Cannot open derived form in design view if the base form is marked 'abstract'.

[Yasutaka Ito]

Hi folks!

I have a BaseForm class that inherits System.Windows.Forms.Form. It has a
property, whose value I need supplied by the class that inherits it. The
BaseForm usees the value supplied into this property in its Load event.

So, I gave the BaseForm and the property 'abstract' modifier, and put the
implementation of the property in the inherited class; say MyForm. However,
when I did this, I no longer can open MyForm in the design view. I'm stuck
if I can't visually design MyForm....

Would appreciate any input, even if it means altogether different way to
accomplish.

thanks!
-Yasutaka

 

[Herfried K. Wagner [MVP]]

I have a BaseForm class that inherits System.Windows.Forms.Form. It has a
property, whose value I need supplied by the class that inherits it. The
BaseForm usees the value supplied into this property in its Load event.
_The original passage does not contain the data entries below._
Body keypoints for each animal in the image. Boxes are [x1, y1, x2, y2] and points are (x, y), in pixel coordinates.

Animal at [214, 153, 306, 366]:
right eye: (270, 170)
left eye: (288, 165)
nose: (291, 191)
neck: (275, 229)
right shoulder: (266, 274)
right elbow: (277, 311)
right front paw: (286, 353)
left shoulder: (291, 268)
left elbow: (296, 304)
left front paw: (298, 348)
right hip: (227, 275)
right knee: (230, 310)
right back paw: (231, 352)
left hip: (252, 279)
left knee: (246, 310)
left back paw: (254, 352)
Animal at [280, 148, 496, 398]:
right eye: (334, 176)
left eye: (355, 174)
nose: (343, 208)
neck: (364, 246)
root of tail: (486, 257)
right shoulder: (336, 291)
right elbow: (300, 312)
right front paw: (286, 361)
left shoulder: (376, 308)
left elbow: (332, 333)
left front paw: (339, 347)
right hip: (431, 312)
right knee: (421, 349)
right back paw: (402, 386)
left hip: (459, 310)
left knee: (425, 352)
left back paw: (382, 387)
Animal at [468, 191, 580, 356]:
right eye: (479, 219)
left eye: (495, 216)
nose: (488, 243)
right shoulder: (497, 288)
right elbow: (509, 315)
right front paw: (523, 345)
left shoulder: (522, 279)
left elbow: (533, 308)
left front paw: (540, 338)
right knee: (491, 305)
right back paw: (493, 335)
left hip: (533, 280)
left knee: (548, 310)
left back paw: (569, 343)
So, I gave the BaseForm and the property 'abstract' modifier, and put the
implementation of the property in the inherited class; say MyForm. However,
when I did this, I no longer can open MyForm in the design view. I'm stuck
if I can't visually design MyForm....

You will have to remove the 'abstact' in order to be able to work with
the designer. That's a "limitation" of the designer.

 

[Miha Markic]

Yes, designer won't work with abstract forms.
You should avoid use of abstract keyword (use virtual instead) if you want
to use visual designer.

 

[100]

Hi Yasutaka Ito,

Yes, you cannot use the deisgner because it cannot create objects of
abstract class.
So, if you want to use the designer what you might want to do is not do
declare the BaseForm class as abstract. Declare the property as virtual
instead of abstract.

Of course you cannot force the inheritors to provide meaningful
implemetation of the property. To workarrond this you can make your default
implemetation to throw and exception. To prevent the base class to be
instantiated make its constructor protected. My tests show it won't mess up
with the designer. If it does leave it public. In your case base calss
cannot be instantiated because it uses Prop in OnLoad and it throws
exception. But the tesigner cannot istantiate it either so we are back to
square one. So, in OnLoad we have to check whether the form is in design
mode or in run-time. This can be check by reading the form's protected
property *DesignMode* and if it returns true - don't read the proerty use
some default value. This check can be done in the property's get accessor,
but since it might can be checked frequently and the Load is called only
once when the form is loading I believe you can save one *if* intruction by
check DesignMode in OnLoad.
like this
class BaseForm: Form
{
.....
public virtual string Prop
{
get
{
throw new NotImplementedException();
}
}

protected BaseForm()
{
}
....
protected override void OnLoad(System.EventArgs e)
{
if(!this.DesignMode)
//read Prop and do something
else
//Use some default value
}
}

This way an exception will be thrown as soon as Prop is used and is not
overriden by an inheritor.
Bare in mind tha the designer instantiate an object (form) of the base class
of the form you actually design. That means that in design mode you cannot
use the Prop's values returned by teh inheritors you can use only some
default value.

HTH
B\rgds
100